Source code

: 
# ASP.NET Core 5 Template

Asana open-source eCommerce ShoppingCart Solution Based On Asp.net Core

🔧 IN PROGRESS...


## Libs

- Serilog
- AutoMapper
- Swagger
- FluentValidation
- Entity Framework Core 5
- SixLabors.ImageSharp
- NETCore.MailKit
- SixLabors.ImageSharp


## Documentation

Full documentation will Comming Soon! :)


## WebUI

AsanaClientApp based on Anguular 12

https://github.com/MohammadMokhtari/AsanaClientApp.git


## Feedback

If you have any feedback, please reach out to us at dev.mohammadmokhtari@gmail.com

- - - - -

--- To do ---
You are asked to transcribe all of the data above exactly.

--- Reply ---
Source code

: 
# ASP.NET Core 5 Template

Asana open-source eCommerce ShoppingCart Solution Based On Asp.net Core

🔧 IN PROGRESS...


## Libs

- Serilog
- AutoMapper
- Swagger
- FluentValidation
- Entity Framework Core 5
- SixLabors.ImageSharp
- NETCore.MailKit
- SixLabors.ImageSharp


## Documentation

Full documentation will Comming Soon! :)


## WebUI

AsanaClientApp based on Anguular 12

https://github.com/MohammadMokhtari/AsanaClientApp.git


## Feedback

If you have any feedback, please reach out to us at dev.mohammadmokhtari@gmail.com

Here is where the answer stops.